Fred R. Lyford
Fred R. Lyford is county engineer of Worth county and makes his home in Northwood. He is well qualified for the responsibilities of his present position by former experience as a civil engineer in connection with railroad interests and by the thorough scientific training which he received in early manhood.
He was born north of Osage, in Mitchell county, Iowa, November 18, 1871, a son of Horace K. and Sophia (Stinchfield) Lyford, the former a native of St. Albans, Maine, while the latter was born near Skowhegan, that state. They were married in the Pine Tree state and soon afterward came west, settling on a farm north of Osage, which Horace K. Lyford rented for a short time. He afterward removed to Worth county and purchased a farm of one hundred and sixty acres a mile south and two miles west of Manly. This he further improved and developed until 1903, when he sold the property and bought a quarter section adjoining the old homestead farm. He then gave his attention to the further development and cultivation of that place until 1909, when he removed to Northwood, purchased a residence and for a time retired from active business life. Subsequently he took up his abode at Ames, Iowa, where his children completed their education as students of the State College. The family home was maintained at Ames for four years, after which a removal was made to Aberdeen, South Dakota, where Mr. Lyford invested in three hundred and twenty acres of land. He is now living upon that place and is giving his undivided attention to its further cultivation, having transformed it into a valuable farm. He is now seventy years of age. His first wife died in Osage at the age of twenty-rive years, after which he wedded her sister, Miss Clara Stinchfield.
Fred R. Lyford spent his boyhood days upon the old home farm near Manly and acquired a common school education, which he supplemented by one winter's term of study in the Cedar Valley Seminary at Osage, Iowa, and through the following winter he engaged in teaching. In the spring of 1892 he entered the Ames Agricultural College at Ames, Iowa, and was graduated therefrom in the fall of 1895, on completing the civil engineering course. His first work was that of sewer inspector at Ithaca, New York, in the summer of 1896. Later he was connected with the Minneapolis & St. Louis Railroad Company for four years as a civil engineer, and in the spring of 1901 he went to Missouri with the Rock Island Railroad Company, which he represented for four years as a civil engineer. He was afterward with the Northwestern Railroad Company in the same capacity and continued with that corporation until 1908, when he returned home, there remaining for one year. In the spring of 1909 he accepted the office of county surveyor and in 1912 became county engineer of Worth county, in which capacity he is now acceptably and efficiently serving, making his home in Northwood.

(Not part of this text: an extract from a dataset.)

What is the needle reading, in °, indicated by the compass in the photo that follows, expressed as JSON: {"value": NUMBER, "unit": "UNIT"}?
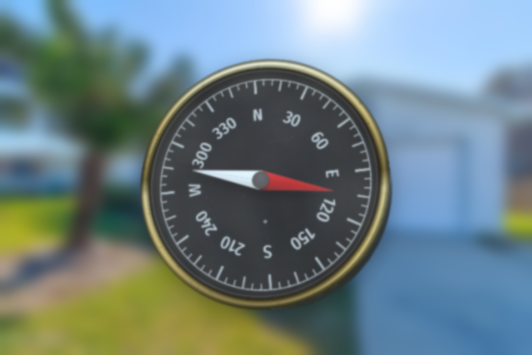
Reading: {"value": 105, "unit": "°"}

On the 18th of March, 1903, Mr. Lyford was married to Miss Addie Crowe, a daughter of John T. and Elizabeth (Hendricks) Crowe. Mrs. Lyford was born in Union, Missouri, and her parents were also natives of that state, where her father served as sheriff and as probate judge of his county. At the time of the Civil war he enlisted as a private in the Union army and was promoted to the rank of captain. He participated in many hotly contested engagements and after four years' active service in defense of the stars and stripes was honorably discharged, the war having been brought to a successful close. To Mr. and Mrs. Lyford have been born three children, F. Russel, Harold and Marjorie.
Mr. and Mrs. Lyford are active members of the Methodist Episcopal church, in the work of which they take a helpful part, Mr. Lyford serving as superintendent of the Sunday school. His political endorsement is given to the republican party, while in his fraternal relations he is a Mason and in his life exemplifies the beneficent spirit of the craft. Those who know him-and he has a wide acquaintance-bear testimony to his upright career and his high purposes. With thorough scientific training, he has kept abreast with the trend of progress in his profession and is occupying a position of responsibility, the duties of which he discharges in a most acceptable and creditable manner.